WHAT YOU SHOULD DO
Copy out the listing below word for word, beginning with the line containing "FIND A MEETING" and continuing through the end of the listing, both included. Leave out the pictures.

··· THE RECORDS ···

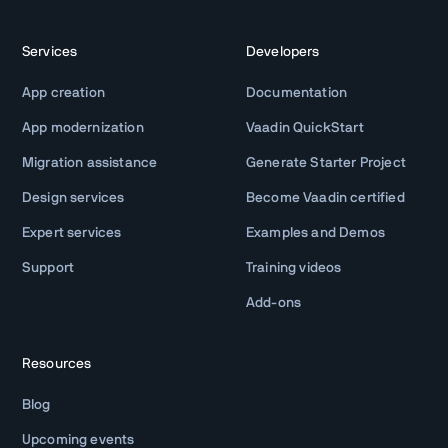
Services
Developers
App creation
Documentation
App modernization
Vaadin QuickStart
Migration assistance
Generate Starter Project
Design services
Become Vaadin certified
Expert services
Examples and Demos
Support
Training videos
Add-ons
Resources
Blog
Upcoming events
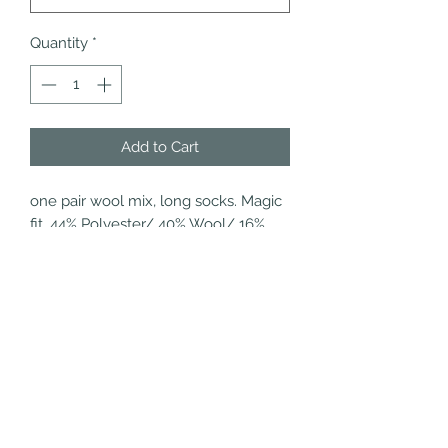
Quantity
*
Add to Cart
one pair wool mix, long socks. Magic 
fit. 44% Polyester/ 40% Wool/ 16% 
Acrylic. 40 degree machine 
washable.
Refund/Cancellation
Policy
Fulfilment/Shipping Policy
Terms and Conditions
Privacy Policy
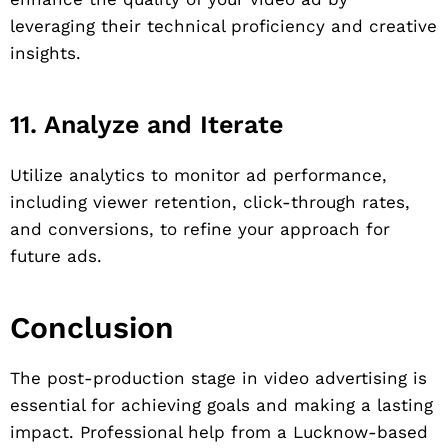
leveraging their technical proficiency and creative
insights.
11. Analyze and Iterate
Utilize analytics to monitor ad performance,
including viewer retention, click-through rates,
and conversions, to refine your approach for
future ads.
Conclusion
The post-production stage in video advertising is
essential for achieving goals and making a lasting
impact. Professional help from a Lucknow-based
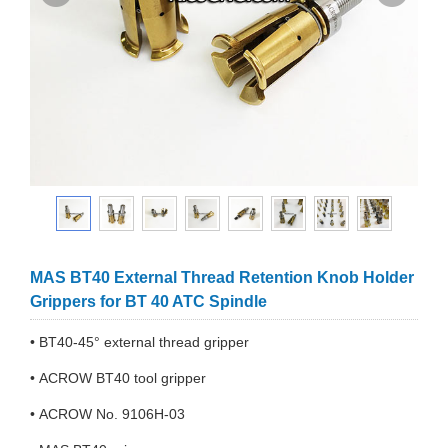
MAS BT40 External Thread Retention Knob Holder
Grippers for BT 40 ATC Spindle
• BT40-45° external thread gripper
• ACROW BT40 tool gripper
• ACROW No. 9106H-03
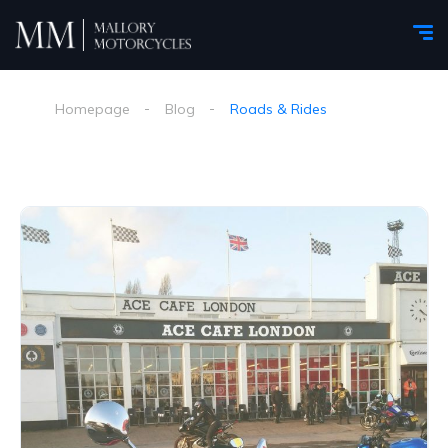
Homepage
Blog
Roads & Rides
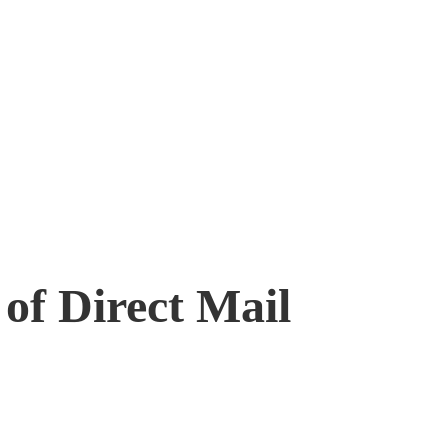
of Direct Mail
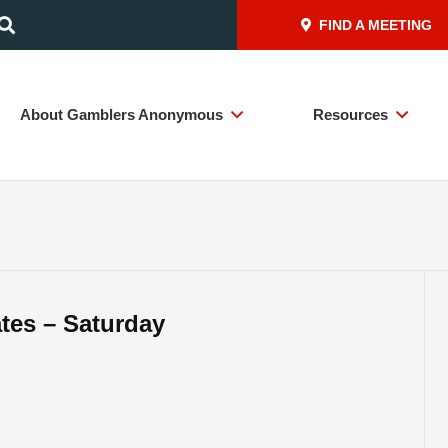
FIND A MEETING
About Gamblers Anonymous
Resources
ates – Saturday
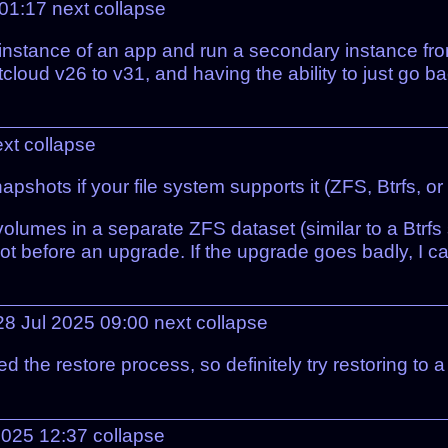
 01:17
next
collapse
n instance of an app and run a secondary instance fr
tcloud v26 to v31, and having the ability to just go b
ext
collapse
apshots if your file system supports it (ZFS, Btrfs, o
lumes in a separate ZFS dataset (similar to a Btrf
t before an upgrade. If the upgrade goes badly, I can 
8 Jul 2025 09:00
next
collapse
 the restore process, so definitely try restoring to a
2025 12:37
collapse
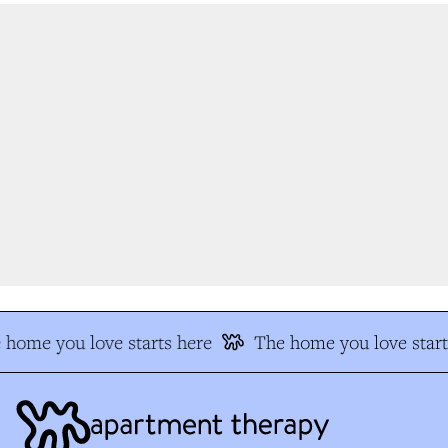
home you love starts here
The home you love start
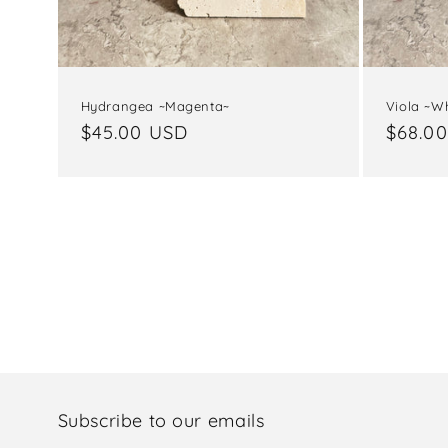
Hydrangea ~Magenta~
Viola ~Wh
Regular
$45.00 USD
Regul
$68.0
price
price
Subscribe to our emails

···

REPLY
FIND A MEETING
About Gamblers Anonymous
Resources
ates – Saturday
 01:17
next
collapse
n instance of an app and run a secondary instance fr
tcloud v26 to v31, and having the ability to just go b
ext
collapse
apshots if your file system supports it (ZFS, Btrfs, o
lumes in a separate ZFS dataset (similar to a Btrf
t before an upgrade. If the upgrade goes badly, I can 
8 Jul 2025 09:00
next
collapse
 the restore process, so definitely try restoring to a
2025 12:37
collapse
home you love starts here
The home you love start
Hydrangea ~Magenta~
Viola ~Wh
Regular
$45.00 USD
Regul
$68.0
price
price
Subscribe to our emails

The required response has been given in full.